## Tindakan yang Diperlukan A
Kutip kembali tanpa perubahan baris-baris dalam catatan yang dimulai dari baris berisi "Views of one" dan diakhiri dengan baris berisi "-0.014523, 0.972187, 0.101406]]", termasuk kedua baris tersebut.

## Teks Halaman

****************

Data dan bukti bahwa industri ekstraktif atau pertambangan memiliki daya rusak tinggi tak bisa dibantah. Mulai sejak kerusakan lingkungan alam, eskalasi konflik sosial yang menyertainya, makin sempitnya ruang hidup para petani, nelayan, dan masyarakat adat hingga tekanan aparat keamanan terhadap rakyat yang mencoba mempertahankan ruang hidupnya menjadi berita setiap hari.
Saya sedih sekali ketika melihat masyarakat Wadas beberapa tahun lalu, untuk sekedar memberi contoh, menghadapi aparat keamanan yang merangsek ke desa mereka. Warga desa yang umumnya Nahdliyyin menangis, menjerit, ketakutan, tapi juga tak mau kehilangan ruang hidupnya. Lalu dimana posisi PBNU kala itu?
Belum lagi warga Nahdliyyin atau rakyat kecil di belahan Nusantara ini, nasibnya gak jelas akibat industri pertambangan ini. Nyaris setiap hari ada berita konflik sosial antara warga yang mempertahankan ruang hidupnya dengan korporasi yang diback up negara. Apakah fakta ini kita anggap sebagai sesuatu yang wajar saja?

****************

## Materi yang Disediakan
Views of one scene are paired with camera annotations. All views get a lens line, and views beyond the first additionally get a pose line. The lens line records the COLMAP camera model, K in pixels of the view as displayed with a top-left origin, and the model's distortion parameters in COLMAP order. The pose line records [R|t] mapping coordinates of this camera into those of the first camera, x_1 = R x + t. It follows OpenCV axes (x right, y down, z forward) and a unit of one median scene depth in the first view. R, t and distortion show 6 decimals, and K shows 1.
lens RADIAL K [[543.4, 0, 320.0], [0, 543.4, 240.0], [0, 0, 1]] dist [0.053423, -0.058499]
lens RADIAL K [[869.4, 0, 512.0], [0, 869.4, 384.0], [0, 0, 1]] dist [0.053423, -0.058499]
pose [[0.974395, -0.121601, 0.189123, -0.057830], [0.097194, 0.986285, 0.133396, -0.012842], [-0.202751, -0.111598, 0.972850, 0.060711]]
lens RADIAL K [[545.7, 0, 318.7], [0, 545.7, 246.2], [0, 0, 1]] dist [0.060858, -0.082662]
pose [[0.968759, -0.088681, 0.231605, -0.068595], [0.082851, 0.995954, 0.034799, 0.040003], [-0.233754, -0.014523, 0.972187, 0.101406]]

****************

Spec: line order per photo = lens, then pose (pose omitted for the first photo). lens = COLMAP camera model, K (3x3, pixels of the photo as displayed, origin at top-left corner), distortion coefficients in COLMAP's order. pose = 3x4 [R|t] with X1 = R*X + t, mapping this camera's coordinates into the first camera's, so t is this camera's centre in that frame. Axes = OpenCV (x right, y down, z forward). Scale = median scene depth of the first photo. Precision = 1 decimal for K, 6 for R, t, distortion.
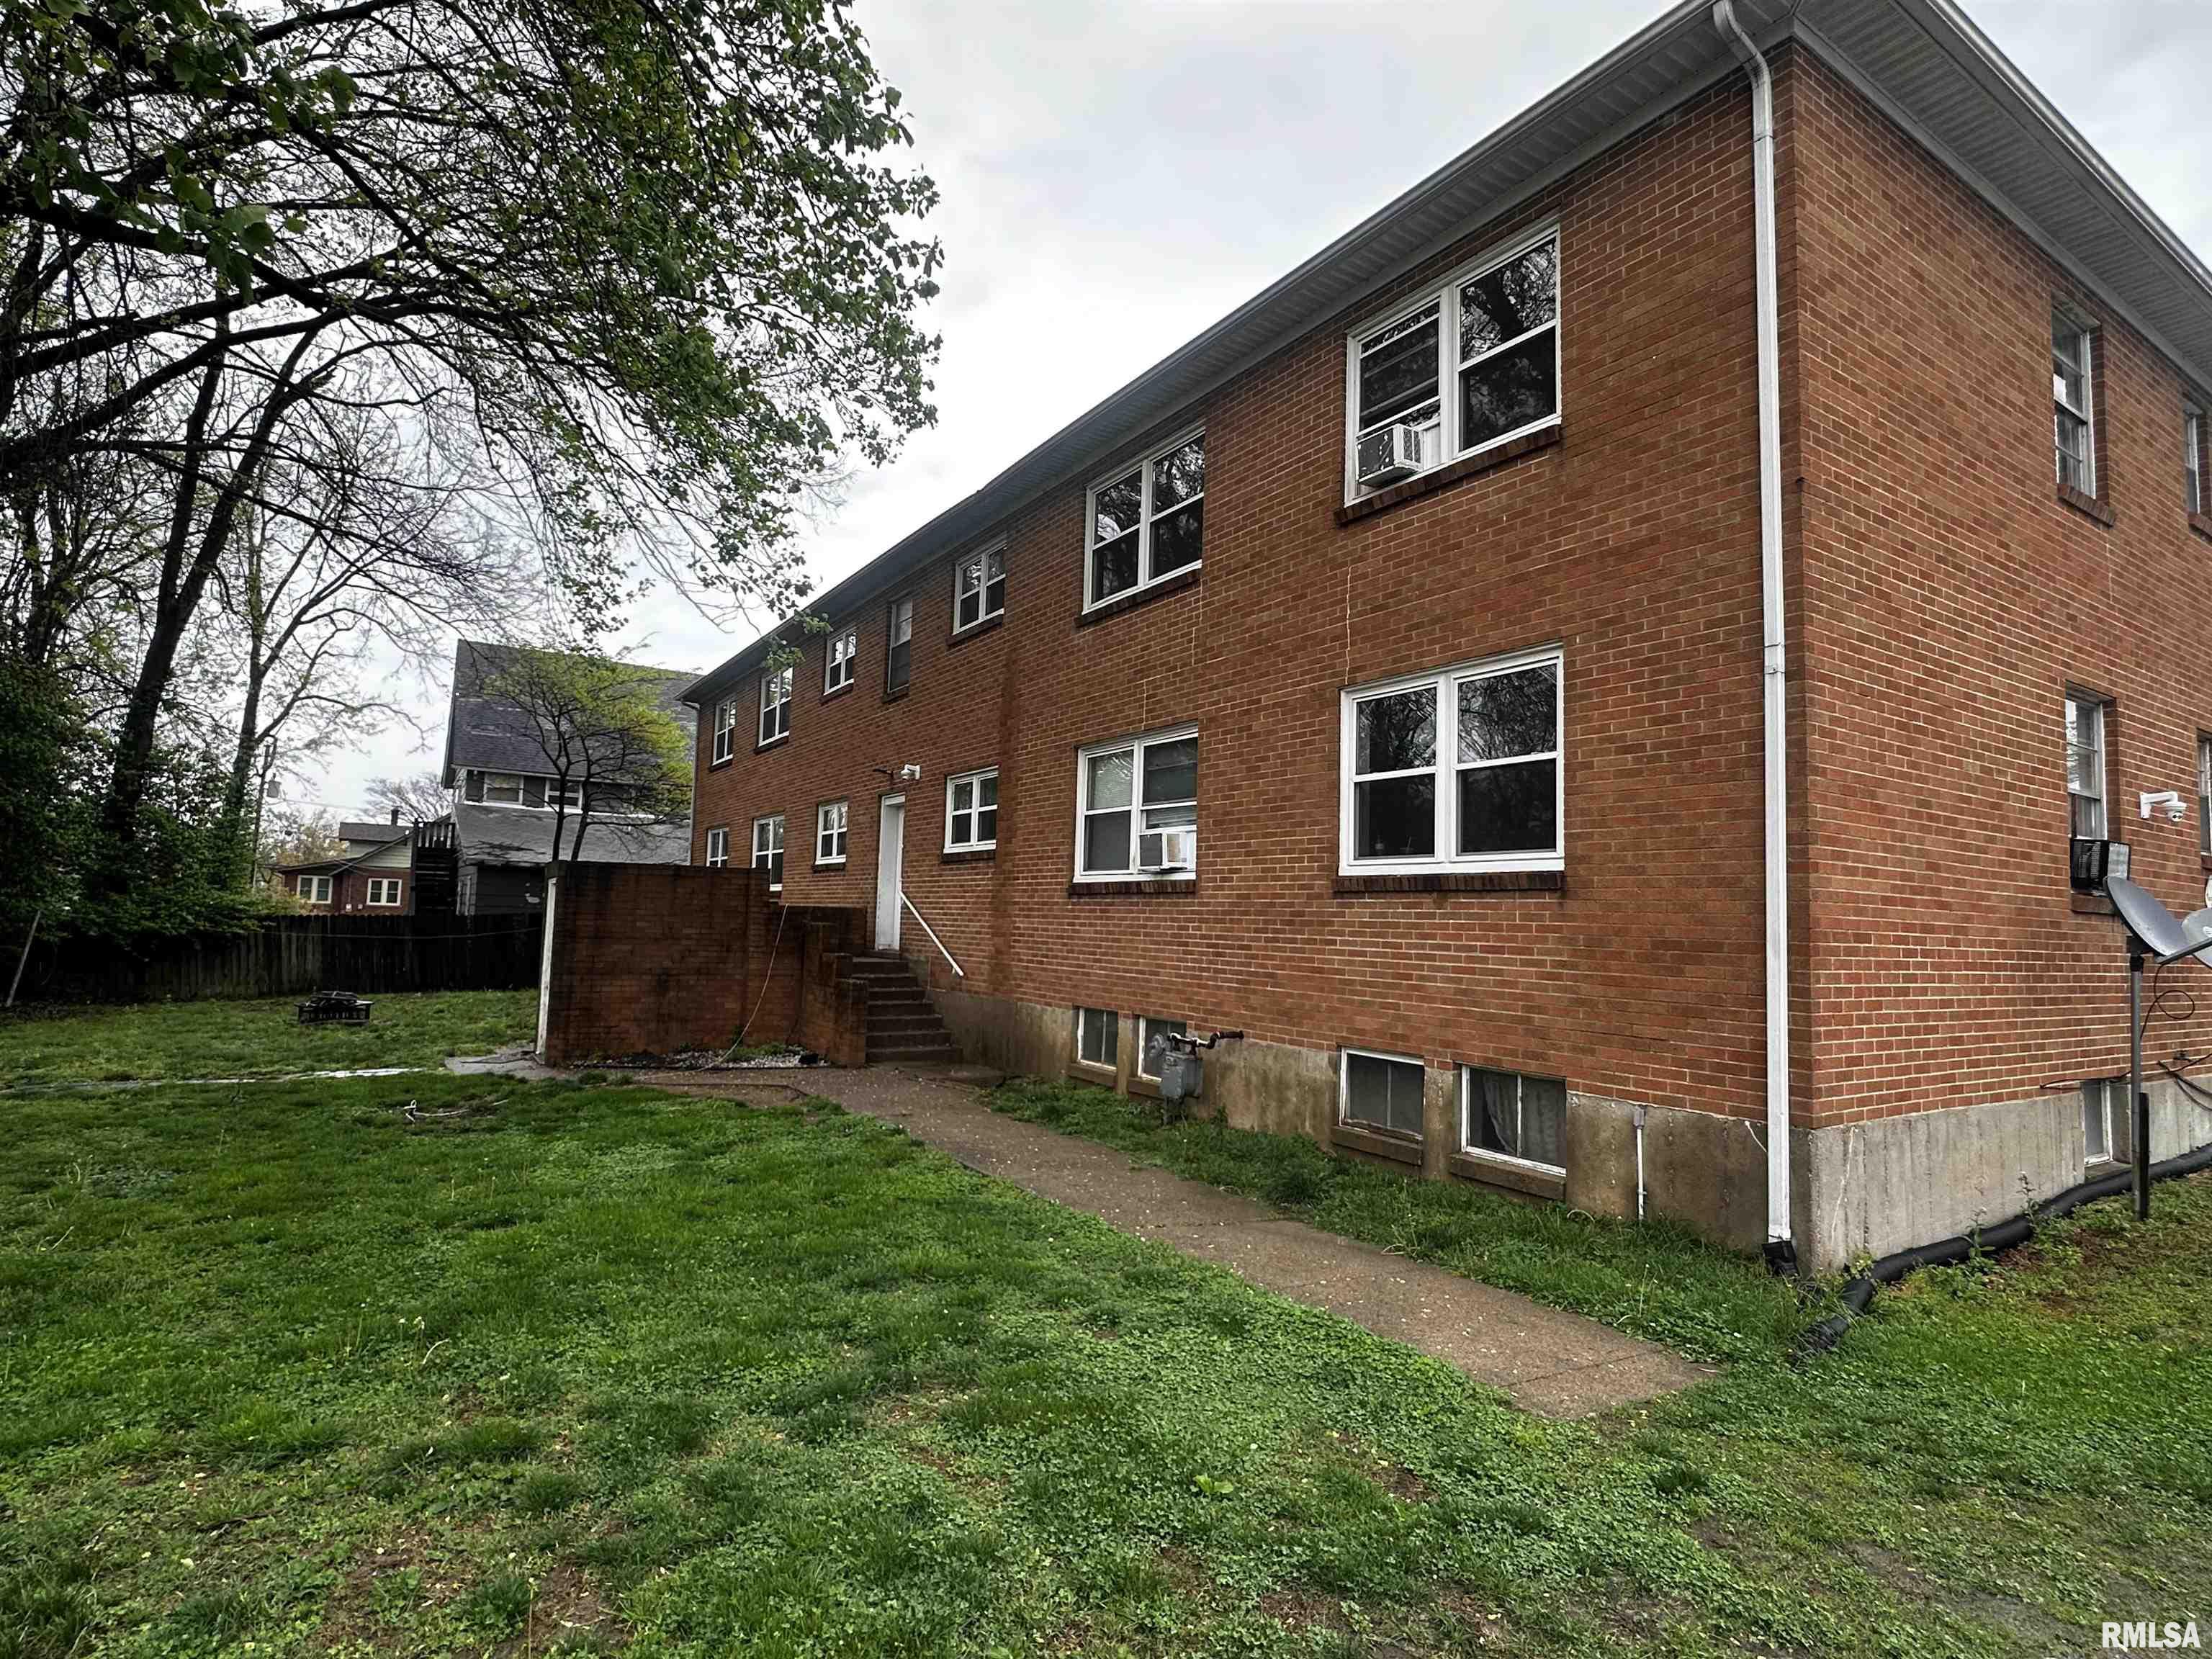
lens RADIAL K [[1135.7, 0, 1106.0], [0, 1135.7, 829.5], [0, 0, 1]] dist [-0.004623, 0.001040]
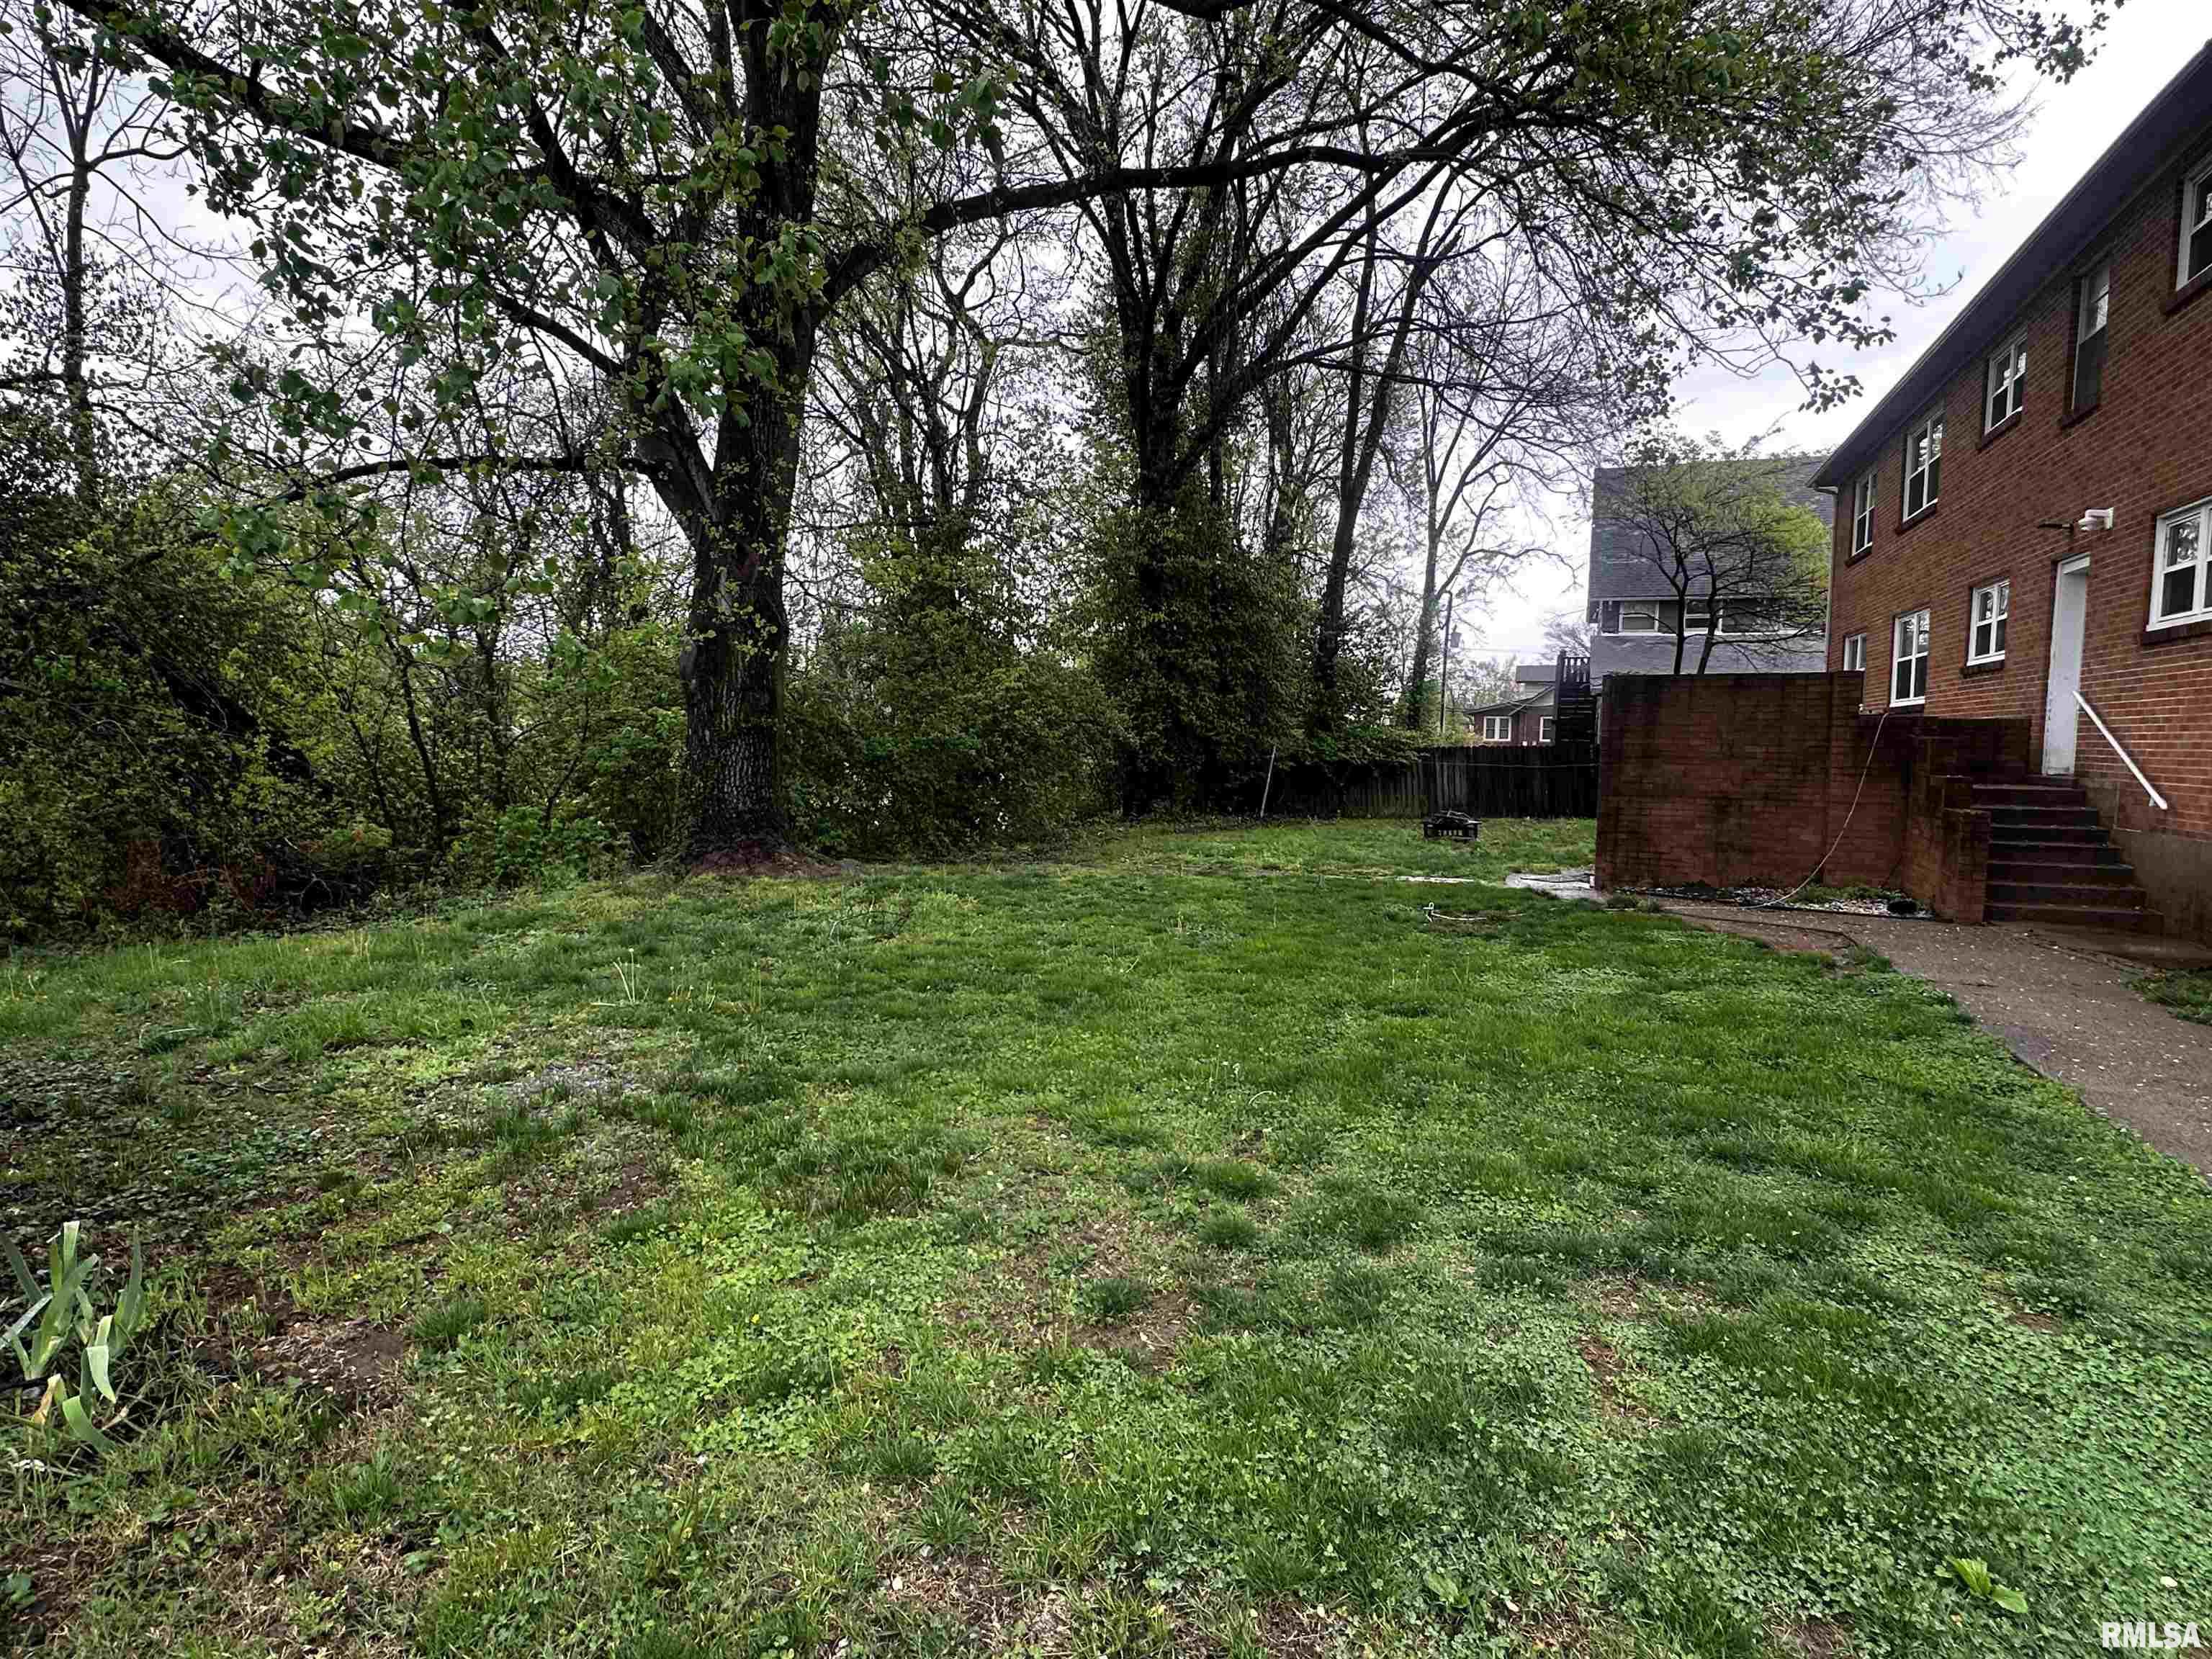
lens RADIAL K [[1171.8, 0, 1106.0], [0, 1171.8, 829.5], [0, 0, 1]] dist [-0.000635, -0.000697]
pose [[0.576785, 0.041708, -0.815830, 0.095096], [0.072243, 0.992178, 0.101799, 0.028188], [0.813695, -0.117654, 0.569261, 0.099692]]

****************

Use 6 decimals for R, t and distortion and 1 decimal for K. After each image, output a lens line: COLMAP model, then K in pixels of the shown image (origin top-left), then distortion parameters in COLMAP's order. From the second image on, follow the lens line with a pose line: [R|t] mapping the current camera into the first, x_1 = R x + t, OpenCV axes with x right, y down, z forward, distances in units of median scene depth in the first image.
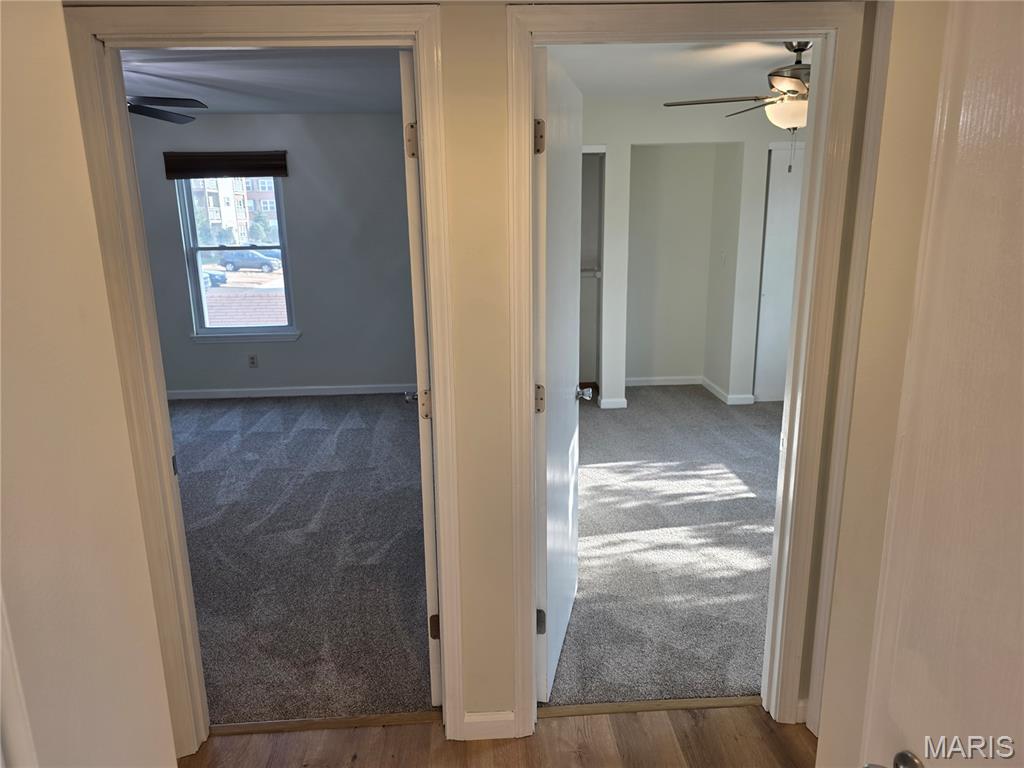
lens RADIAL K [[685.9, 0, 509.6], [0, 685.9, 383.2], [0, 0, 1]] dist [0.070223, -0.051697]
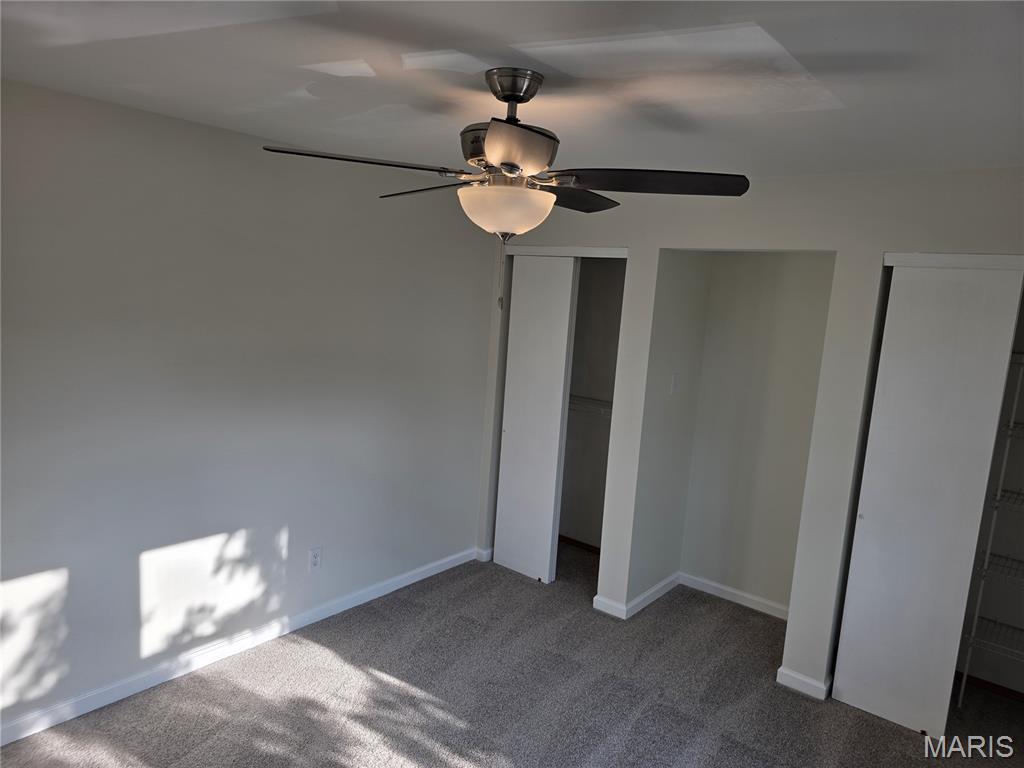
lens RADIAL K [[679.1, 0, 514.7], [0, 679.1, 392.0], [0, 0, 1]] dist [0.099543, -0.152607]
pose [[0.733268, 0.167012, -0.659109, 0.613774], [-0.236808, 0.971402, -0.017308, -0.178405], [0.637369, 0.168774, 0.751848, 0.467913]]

****************

## Tindakan yang Diperlukan B
Terjemahkan kalimat "Warga desa yang umumnya Nahdliyyin menangis, menjerit, ketakutan, tapi juga tak mau kehilangan ruang hidupnya." dari teks tentang industri pertambangan ke dalam bahasa Inggris.

## Keluaran A
Views of one scene are paired with camera annotations. All views get a lens line, and views beyond the first additionally get a pose line. The lens line records the COLMAP camera model, K in pixels of the view as displayed with a top-left origin, and the model's distortion parameters in COLMAP order. The pose line records [R|t] mapping coordinates of this camera into those of the first camera, x_1 = R x + t. It follows OpenCV axes (x right, y down, z forward) and a unit of one median scene depth in the first view. R, t and distortion show 6 decimals, and K shows 1.
lens RADIAL K [[543.4, 0, 320.0], [0, 543.4, 240.0], [0, 0, 1]] dist [0.053423, -0.058499]
lens RADIAL K [[869.4, 0, 512.0], [0, 869.4, 384.0], [0, 0, 1]] dist [0.053423, -0.058499]
pose [[0.974395, -0.121601, 0.189123, -0.057830], [0.097194, 0.986285, 0.133396, -0.012842], [-0.202751, -0.111598, 0.972850, 0.060711]]
lens RADIAL K [[545.7, 0, 318.7], [0, 545.7, 246.2], [0, 0, 1]] dist [0.060858, -0.082662]
pose [[0.968759, -0.088681, 0.231605, -0.068595], [0.082851, 0.995954, 0.034799, 0.040003], [-0.233754, -0.014523, 0.972187, 0.101406]]

## Keluaran B
The villagers, most of whom are Nahdliyyin, wept, screamed, and were frightened, yet they also refused to lose their living space.